Но и сегодня не водка, не хождение по улицам, не поиски куска хлеба от дверей к дверям - не это есть настоящая, истинная жизнь художника Нико Пиросманашвили. Это все какие-то машинальные, бессознательные действия, совершаемые его двойником, скрючившимся от холода и голода жалким бродягой Нико. А его жизнь - это его многоголосые, многокрасочные сны, и его кисти, и те долгие, но пролетающие, как одно мгновение, часы в его маленькой каморке, когда он, спрятавшись от всех, остается наедине с тем миром, который существует только в его воображении, но который на самом деле даже более реален, чем тот, что так назойливо иногда напоминает о себе чужими голосами за окном и стуком каблуков по ступенькам лестницы у него над головой.
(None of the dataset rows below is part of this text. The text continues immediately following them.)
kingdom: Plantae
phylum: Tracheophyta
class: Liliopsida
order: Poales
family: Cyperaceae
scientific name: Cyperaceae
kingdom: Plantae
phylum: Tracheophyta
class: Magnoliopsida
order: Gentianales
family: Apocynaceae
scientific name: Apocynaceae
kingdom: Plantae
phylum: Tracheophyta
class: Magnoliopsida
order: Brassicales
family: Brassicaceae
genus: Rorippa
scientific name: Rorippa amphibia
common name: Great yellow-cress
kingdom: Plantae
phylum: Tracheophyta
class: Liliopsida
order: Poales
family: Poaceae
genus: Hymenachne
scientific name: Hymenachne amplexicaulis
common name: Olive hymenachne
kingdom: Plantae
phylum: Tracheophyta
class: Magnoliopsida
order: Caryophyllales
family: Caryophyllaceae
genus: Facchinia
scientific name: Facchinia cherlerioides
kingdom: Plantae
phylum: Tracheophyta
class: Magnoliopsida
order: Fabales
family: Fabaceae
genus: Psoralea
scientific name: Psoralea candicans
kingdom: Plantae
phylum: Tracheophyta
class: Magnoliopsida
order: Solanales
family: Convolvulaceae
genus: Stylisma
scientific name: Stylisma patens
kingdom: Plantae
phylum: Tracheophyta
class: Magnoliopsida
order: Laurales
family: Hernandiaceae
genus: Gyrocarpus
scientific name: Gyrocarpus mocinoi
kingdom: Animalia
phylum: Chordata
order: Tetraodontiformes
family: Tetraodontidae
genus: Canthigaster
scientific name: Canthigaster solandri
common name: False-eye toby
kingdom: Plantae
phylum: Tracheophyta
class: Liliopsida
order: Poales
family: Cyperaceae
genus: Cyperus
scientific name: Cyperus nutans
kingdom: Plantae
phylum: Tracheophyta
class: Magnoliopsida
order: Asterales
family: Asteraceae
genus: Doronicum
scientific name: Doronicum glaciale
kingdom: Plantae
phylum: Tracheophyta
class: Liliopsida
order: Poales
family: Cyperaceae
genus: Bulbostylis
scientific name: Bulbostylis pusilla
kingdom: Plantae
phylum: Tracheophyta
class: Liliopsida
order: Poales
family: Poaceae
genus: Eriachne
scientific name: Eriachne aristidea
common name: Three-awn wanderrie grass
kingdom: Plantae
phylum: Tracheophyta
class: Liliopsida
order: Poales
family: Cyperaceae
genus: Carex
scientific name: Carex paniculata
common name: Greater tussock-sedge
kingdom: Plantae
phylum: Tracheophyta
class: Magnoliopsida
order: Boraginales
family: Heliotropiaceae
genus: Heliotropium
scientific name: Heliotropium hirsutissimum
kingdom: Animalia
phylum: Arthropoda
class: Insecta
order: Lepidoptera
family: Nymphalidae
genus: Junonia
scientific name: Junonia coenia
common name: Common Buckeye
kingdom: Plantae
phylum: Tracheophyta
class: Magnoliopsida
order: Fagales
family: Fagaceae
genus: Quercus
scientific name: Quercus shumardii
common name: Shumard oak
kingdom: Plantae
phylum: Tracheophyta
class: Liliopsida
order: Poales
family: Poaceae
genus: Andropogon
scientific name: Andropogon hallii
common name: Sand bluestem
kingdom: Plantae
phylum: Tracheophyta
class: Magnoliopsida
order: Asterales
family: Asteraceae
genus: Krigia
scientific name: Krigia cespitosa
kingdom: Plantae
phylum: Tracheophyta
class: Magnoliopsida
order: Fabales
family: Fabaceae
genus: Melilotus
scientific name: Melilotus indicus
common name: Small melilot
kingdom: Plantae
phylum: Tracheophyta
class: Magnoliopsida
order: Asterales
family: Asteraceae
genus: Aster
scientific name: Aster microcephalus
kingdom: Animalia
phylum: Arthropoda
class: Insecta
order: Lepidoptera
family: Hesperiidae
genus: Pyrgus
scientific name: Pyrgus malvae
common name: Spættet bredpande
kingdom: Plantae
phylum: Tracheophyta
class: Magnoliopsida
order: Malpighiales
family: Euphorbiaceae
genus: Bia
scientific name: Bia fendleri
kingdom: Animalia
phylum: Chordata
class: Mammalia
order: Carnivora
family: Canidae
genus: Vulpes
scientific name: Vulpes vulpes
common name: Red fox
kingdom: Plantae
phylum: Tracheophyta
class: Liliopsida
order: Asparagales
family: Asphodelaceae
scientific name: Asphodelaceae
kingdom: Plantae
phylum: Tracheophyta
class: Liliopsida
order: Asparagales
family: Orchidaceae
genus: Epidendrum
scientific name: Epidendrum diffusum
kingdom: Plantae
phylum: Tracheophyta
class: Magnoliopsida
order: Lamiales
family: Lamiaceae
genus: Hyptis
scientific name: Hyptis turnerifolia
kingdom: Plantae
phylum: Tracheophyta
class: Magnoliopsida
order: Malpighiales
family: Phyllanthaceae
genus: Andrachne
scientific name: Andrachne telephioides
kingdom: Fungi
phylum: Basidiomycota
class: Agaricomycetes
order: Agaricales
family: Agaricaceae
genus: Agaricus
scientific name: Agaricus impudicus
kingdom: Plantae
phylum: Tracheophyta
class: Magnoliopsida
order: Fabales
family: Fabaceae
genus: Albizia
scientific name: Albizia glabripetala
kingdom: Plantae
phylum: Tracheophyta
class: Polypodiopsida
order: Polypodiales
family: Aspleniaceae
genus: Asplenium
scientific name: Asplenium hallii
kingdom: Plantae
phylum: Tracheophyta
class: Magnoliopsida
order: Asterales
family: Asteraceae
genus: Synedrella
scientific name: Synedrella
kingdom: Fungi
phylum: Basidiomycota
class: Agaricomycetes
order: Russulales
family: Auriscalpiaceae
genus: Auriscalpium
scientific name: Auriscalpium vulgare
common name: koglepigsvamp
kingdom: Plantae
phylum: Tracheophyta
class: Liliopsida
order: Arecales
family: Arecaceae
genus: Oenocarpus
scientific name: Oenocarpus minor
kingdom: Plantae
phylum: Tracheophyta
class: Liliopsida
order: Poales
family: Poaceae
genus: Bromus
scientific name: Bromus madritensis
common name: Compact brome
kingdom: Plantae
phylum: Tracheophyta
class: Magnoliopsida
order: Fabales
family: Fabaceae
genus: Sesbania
Вот только глаза его теперь слабеют - катастрофически слабеют день ото дня, и без глотка водки теперь уже нет никакой возможности унять дрожь в руках и во всем теле, сотрясающую его по утрам. И когда работаешь, надо теперь часто прерываться, чтобы отогреть над мангалом одеревеневшие от холода пальцы, отказывающиеся удерживать кисть... И что хуже всего - все реже и реже удается теперь достать черную клеенку: приходится тратить чуть ли не полдня, чтобы собрать щепотку сажи со стекла керосиновой лампы для грунтовки одного-единственного куска картона - его, картон, слава Богу, пока еще можно подобрать на свалке или во дворе какого-нибудь духана, винного склада, где, несмотря на тяжелые времена, нередко все еще имеется, что и во что паковать... А картон - что такое картон? Хорошо еще, если он хоть немного переживет его самого. Но, скорее всего, и этого не будет: ткнет его брезгливым жестом хозяин ближайшей закусочной, получивший его в обмен на тарелку похлебки, куда-нибудь подальше в угол, откуда, при очередной уборке, его выбросят опять на ту же свалку, или дети сделают из него воздушного змея, или прикроет им хозяйка начатую кадушку огурцов... Но все это, конечно, не причина, совсем не причина, чтобы не писать. Нет, он должен писать - писать каждый день, превозмогая боль в груди, боль в пояснице, превозмогая лихорадку и этот страшный кашель, раздирающий в куски его легкие, писать, несмотря на слабость в руках, на голод и холод, несмотря даже на эту нарастающую темноту в глазах... А чем же еще ему жить? Чем же еще ему жить, если не писать?